I'm new to the H3 and thought I post a comment about Dish's own channel 102 that shows a variety of programs.

I don't believe I got this channel on my old 722.

I have my H3 set to lock out adult programming.

So I was very surprised to check out channel 102 and the Baller's episode 1 they are showing from HBO.

I recorded it to skip through.
I was "very" surprised to see a nude sex scene with the woman sitting nude breasts on display sitting
on the guy and he was covered on the phone during this sex scene.

Now if I had HBO this wouldn't surprise me or concern me.

But on Dish's own free promo channel I was amazed this would be allowed to be shown.
And it's not a late night thing it's repeated at various hours of the day.

So do parents need to now delete this channel so this and possibly other sex scenes / nudity / frontal nudity be available to children without
parents aware.

Just curious about this channel and it allowing this content kids might view
just by channel surfing.

The odd thing is you'd figure since I told the box to block adult then this program would have been automatically blocked but it wasn't.

And if the only fix is a password and channel delete.
I'm curious why there is no warning that the program has nudity when you try to view it.

I know the DTV boxes have systems in place to block.
And I'm not sure if DTV's free channel has nudity. I don't recall ever catching any on their free channel.

Was definately surprised by this and wondered if there are "any" limits to what Dish shows on their own channel.
Would not like to be surprised if you were sitting with your family members and this curve ball happened.
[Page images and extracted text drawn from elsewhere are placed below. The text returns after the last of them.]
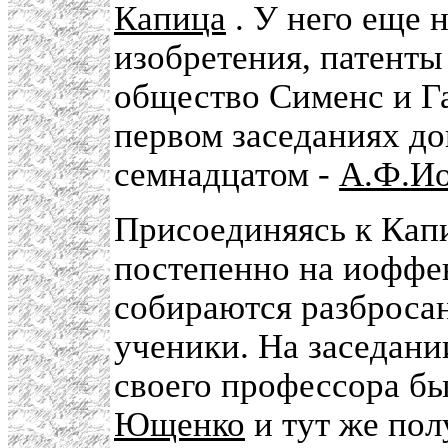
Капица
. У него еще 
изобретения, патент
общество Сименс и Га
первом заседаниях д
семнадцатом -
А.Ф.И
Присоединяясь к Кап
постепенно на иоффе
собираются разброса
ученики. На заседан
своего профессора б
Ющенко
и тут же пол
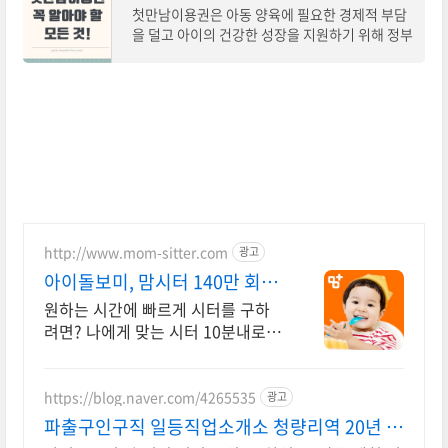
첫만남이용권은 아동 양육에 필요한 경제적 부담
을 덜고 아이의 건강한 성장을 지원하기 위해 정부
에서 제공하는 바우처입니다. 이 글에서는 첫만남
이용권의 모든 것을 자세하게 알아보고, 신
http://www.mom-sitter.com
광고
아이돌보미, 맘시터 140만 회원
들의 선택!
원하는 시간에 빠르게 시터를 구하
려면? 나에게 맞는 시터 10분내로
매칭OK
https://blog.naver.com/4265535
광고
파출구인구직 일등직업소개소 청량리역 20년 파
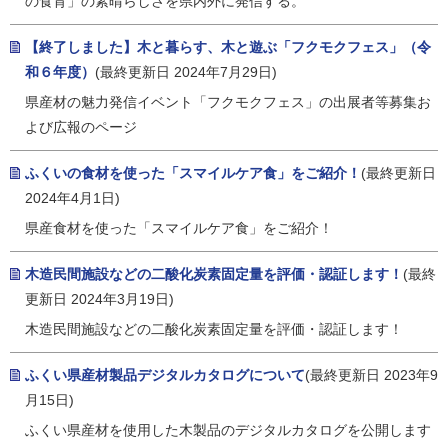
の食育」の素晴らしさを県内外に発信する。
【終了しました】木と暮らす、木と遊ぶ「フクモクフェス」（令
和６年度）
(最終更新日 2024年7月29日)
県産材の魅力発信イベント「フクモクフェス」の出展者等募集お
よび広報のページ
ふくいの食材を使った「スマイルケア食」をご紹介！
(最終更新日
2024年4月1日)
県産食材を使った「スマイルケア食」をご紹介！
木造民間施設などの二酸化炭素固定量を評価・認証します！
(最終
更新日 2024年3月19日)
木造民間施設などの二酸化炭素固定量を評価・認証します！
ふくい県産材製品デジタルカタログについて
(最終更新日 2023年9
月15日)
ふくい県産材を使用した木製品のデジタルカタログを公開します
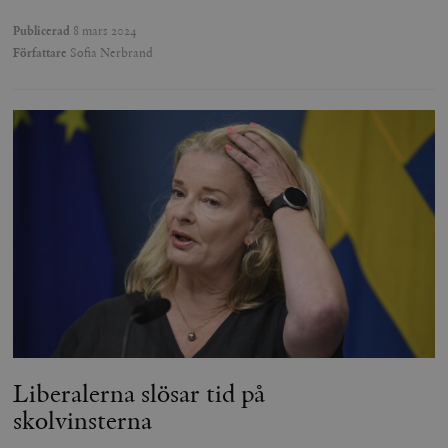
Publicerad
8 mars 2024
Författare
Sofia Nerbrand
Liberalerna slösar tid på
skolvinsterna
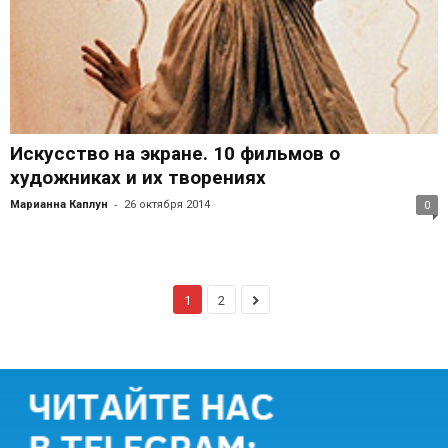
Искусство на экране. 10 фильмов о
художниках и их творениях
-
Марианна Каплун
26 октября 2014
0
1
2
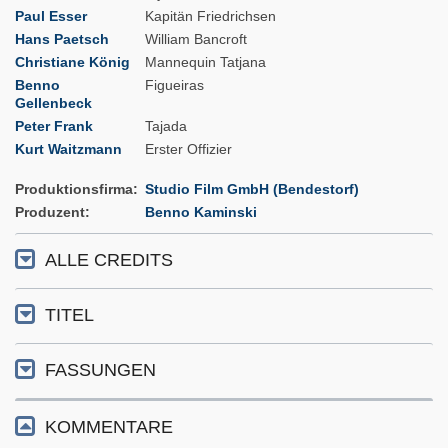
Paul Esser
Kapitän Friedrichsen
Hans Paetsch
William Bancroft
Christiane König
Mannequin Tatjana
Benno
Figueiras
Gellenbeck
Peter Frank
Tajada
Kurt Waitzmann
Erster Offizier
Produktionsfirma
Studio Film GmbH (Bendestorf)
Produzent
Benno Kaminski
ALLE CREDITS
TITEL
FASSUNGEN
KOMMENTARE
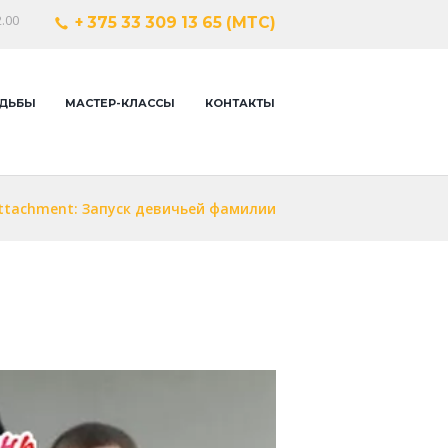
.00
+ 375 33 309 13 65 (МТС)
ДЬБЫ
МАСТЕР-КЛАССЫ
КОНТАКТЫ
ttachment: Запуск девичьей фамилии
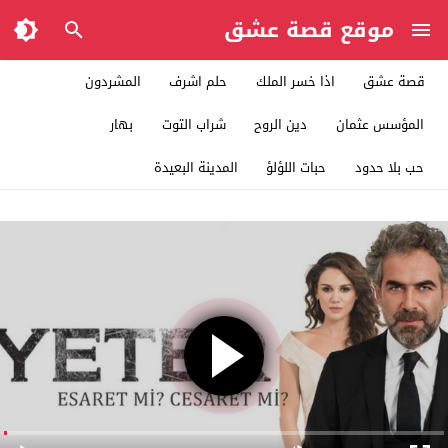
موقع قصة عشق
قصة عشق
اذا خسر الملك
حلم اشرف
المشردون
المؤسس عثمان
دين الروح
شراب التوت
بهار
حب بلا حدود
حبات اللؤلؤ
المدينة البعيدة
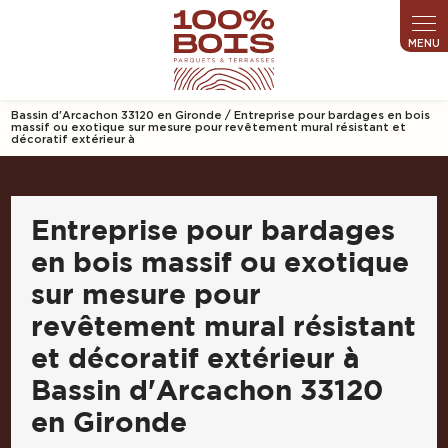
Panneau de gestion des cookies
Bassin d'Arcachon 33120 en Gironde / Entreprise pour bardages en bois
massif ou exotique sur mesure pour revêtement mural résistant et
décoratif extérieur à
Entreprise pour bardages
en bois massif ou exotique
sur mesure pour
revêtement mural résistant
et décoratif extérieur à
Bassin d'Arcachon 33120
en Gironde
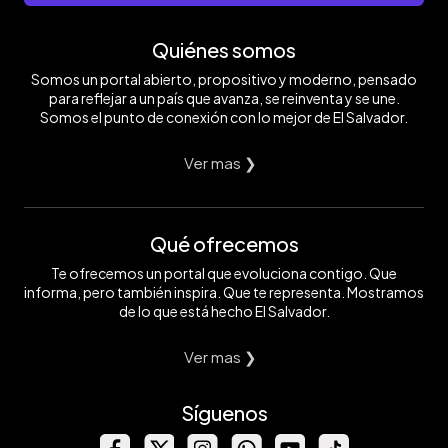
Quiénes somos
Somos un portal abierto, propositivo y moderno, pensado
para reflejar a un país que avanza, se reinventa y se une.
Somos el punto de conexión con lo mejor de El Salvador.
Ver mas ❯
Qué ofrecemos
Te ofrecemos un portal que evoluciona contigo. Que
informa, pero también inspira. Que te representa. Mostramos
de lo que está hecho El Salvador.
Ver mas ❯
Síguenos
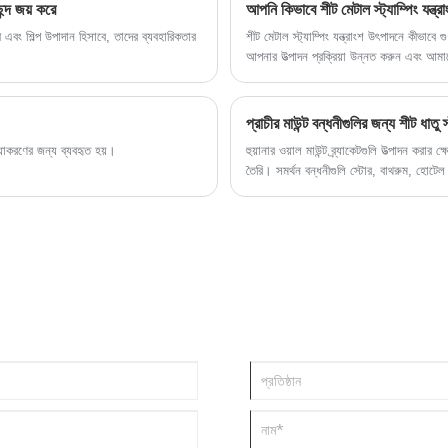
ন্দ জয় করে
আপনি কিভাবে শীট মেটাল স্ট্যাম্পিং যন্ত্র
 এবং শিল্প উপাদান হিসাবে, তাদের ব্যবহারিকতার
শীট মেটাল স্ট্যাম্পিং যন্ত্রাংশ উৎপাদনে কীভাবে 
আপনার উত্পাদন প্রক্রিয়া উন্নত করুন এবং আমা
প্রাচীর মাউন্ট বন্ধনীগুলির জন্য শীট ধাতু স্
িয়াকরণের জন্য ব্যবহৃত হয়।
হুয়ানার ওয়াল মাউন্ট ব্র্যাকেটগুলি উত্পাদন করার 
তৈরি। সমর্থন বন্ধনীগুলি স্টোর, বাথরুম, হোট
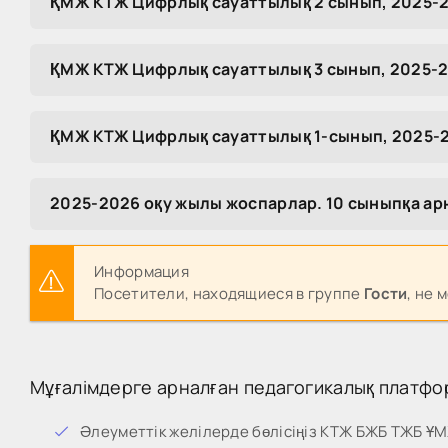
ҚМЖ КТЖ Цифрлық сауаттылық 2 сынып, 2025-2
ҚМЖ КТЖ Цифрлық сауаттылық 3 сынып, 2025-2
ҚМЖ КТЖ Цифрлық сауаттылық 1-сынып, 2025-2
2025-2026 оқу жылы жоспарлар. 10 сыныпқа а
Информация
Посетители, находящиеся в группе
Гости
, не 
Мұғалімдерге арналған педагогикалық платфо
Әлеуметтік желілерде бөлісіңіз КТЖ БЖБ ТЖБ Ұ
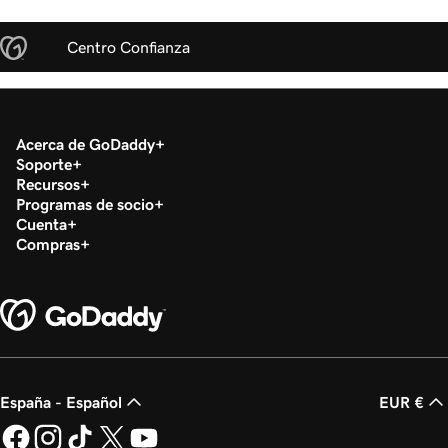
Centro Confianza
Acerca de GoDaddy
Soporte
Recursos
Programas de socio
Cuenta
Compras
España - Español
EUR €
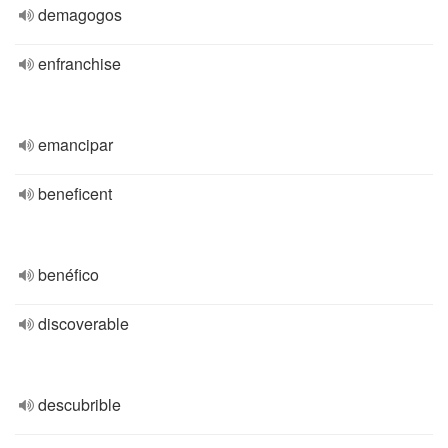
demagogos
enfranchise
emancipar
beneficent
benéfico
discoverable
descubrible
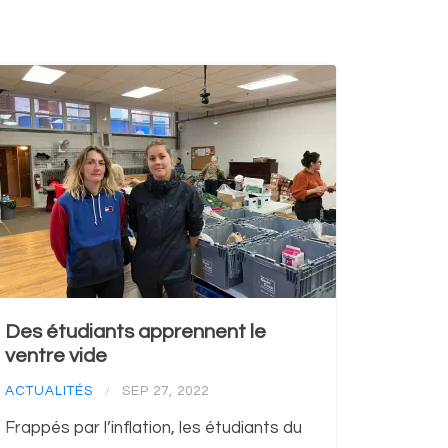
Des étudiants apprennent le
ventre vide
ACTUALITÉS
SEP 27, 2022
/
Frappés par l’inflation, les étudiants du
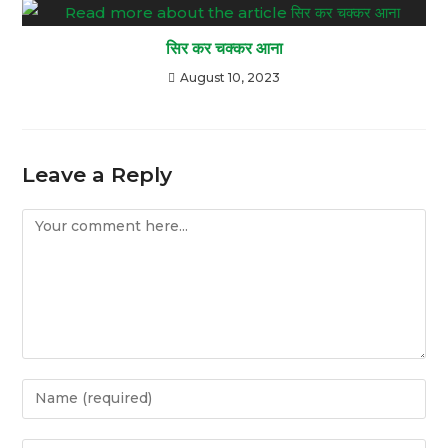
सिर कर चक्कर आना
August 10, 2023
Leave a Reply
Again if I was watching HBO, Cinemax I would expect this but on a free channel from Dish it was not expected.

bjf


----------



## n0qcu (Mar 23, 2002)

Some people will complain about anything 


Sent from my iPhone using DBSTalk


----------



## James Long (Apr 17, 2003)

HBO is not an adult channel. Cinemax is not an adult channel (and has a reputation for being skin-a-max or sin-a-max depending on one's viewpoint). Adult channels are in the 480-490 channel range as well as a few PPV channels.

One can set ratings locks on the receiver to catch objectional material on other channels. One caveat is non-rated programs. Blocking "NR" programs blocks programs that have not been rated ... which may be anything.


----------



## patmurphey (Dec 21, 2006)

HBO and Cinemax do "soft" porn. You've never watched Skinemax in the wee hours?


----------